Copy each record exactly as it reads, leaving out any pictures it holds.

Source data
------------

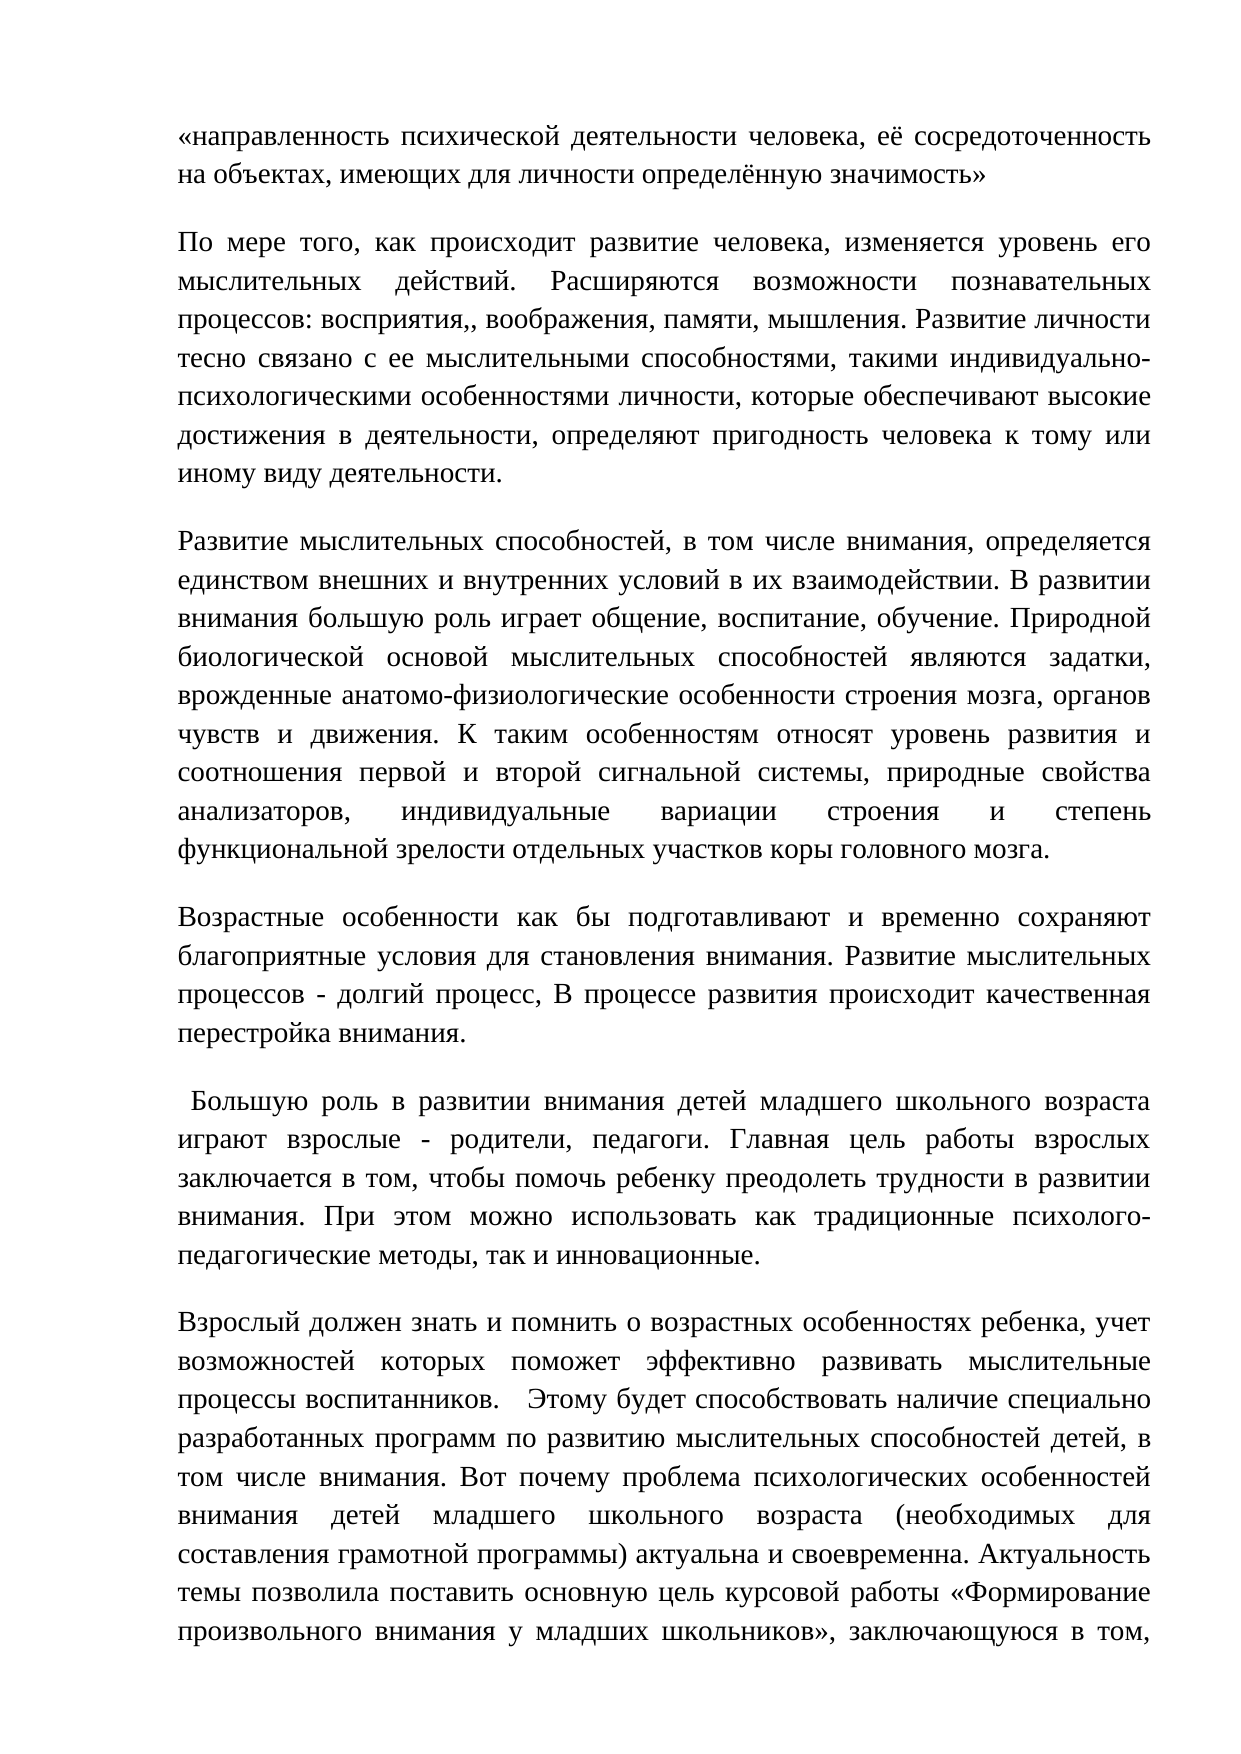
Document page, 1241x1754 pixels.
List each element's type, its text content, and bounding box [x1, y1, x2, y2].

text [177, 118, 1152, 190]
text По мере того, как происходит развитие человека, изменяется уровень его мыслительных действий. Расширяются возможности познавательных процессов: восприятия,, воображения, памяти, мышления. Развитие личности тесно связано с ее мыслительными способностями, такими индивидуально-психологическими особенностями личности, которые обеспечивают высокие достижения в деятельности, определяют пригодность человека к тому или иному виду деятельности. [177, 224, 1152, 489]
text Возрастные особенности как бы подготавливают и временно сохраняют благоприятные условия для становления внимания. Развитие мыслительных процессов - долгий процесс, В процессе развития происходит качественная перестройка внимания. [177, 899, 1152, 1048]
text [177, 1304, 1152, 1646]
text Большую роль в развитии внимания детей младшего школьного возраста играют взрослые - родители, педагоги. Главная цель работы взрослых заключается в том, чтобы помочь ребенку преодолеть трудности в развитии внимания. При этом можно использовать как традиционные психолого-педагогические методы, так и инновационные. [177, 1083, 1152, 1270]
text Развитие мыслительных способностей, в том числе внимания, определяется единством внешних и внутренних условий в их взаимодействии. В развитии внимания большую роль играет общение, воспитание, обучение. Природной биологической основой мыслительных способностей являются задатки, врожденные анатомо-физиологические особенности строения мозга, органов чувств и движения. К таким особенностям относят уровень развития и соотношения первой и второй сигнальной системы, природные свойства анализаторов, индивидуальные вариации строения и степень функциональной зрелости отдельных участков коры головного мозга. [177, 523, 1152, 865]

------------

● **Task output**
Document page, 1241x1754 pixels.
List each element's type, its text content, and bounding box [x1, y1, x2, y2].

text [177, 118, 1152, 190]
text По мере того, как происходит развитие человека, изменяется уровень его мыслительных действий. Расширяются возможности познавательных процессов: восприятия,, воображения, памяти, мышления. Развитие личности тесно связано с ее мыслительными способностями, такими индивидуально-психологическими особенностями личности, которые обеспечивают высокие достижения в деятельности, определяют пригодность человека к тому или иному виду деятельности. [177, 224, 1152, 489]
text Возрастные особенности как бы подготавливают и временно сохраняют благоприятные условия для становления внимания. Развитие мыслительных процессов - долгий процесс, В процессе развития происходит качественная перестройка внимания. [177, 899, 1152, 1048]
text [177, 1304, 1152, 1646]
text Большую роль в развитии внимания детей младшего школьного возраста играют взрослые - родители, педагоги. Главная цель работы взрослых заключается в том, чтобы помочь ребенку преодолеть трудности в развитии внимания. При этом можно использовать как традиционные психолого-педагогические методы, так и инновационные. [177, 1083, 1152, 1270]
text Развитие мыслительных способностей, в том числе внимания, определяется единством внешних и внутренних условий в их взаимодействии. В развитии внимания большую роль играет общение, воспитание, обучение. Природной биологической основой мыслительных способностей являются задатки, врожденные анатомо-физиологические особенности строения мозга, органов чувств и движения. К таким особенностям относят уровень развития и соотношения первой и второй сигнальной системы, природные свойства анализаторов, индивидуальные вариации строения и степень функциональной зрелости отдельных участков коры головного мозга. [177, 523, 1152, 865]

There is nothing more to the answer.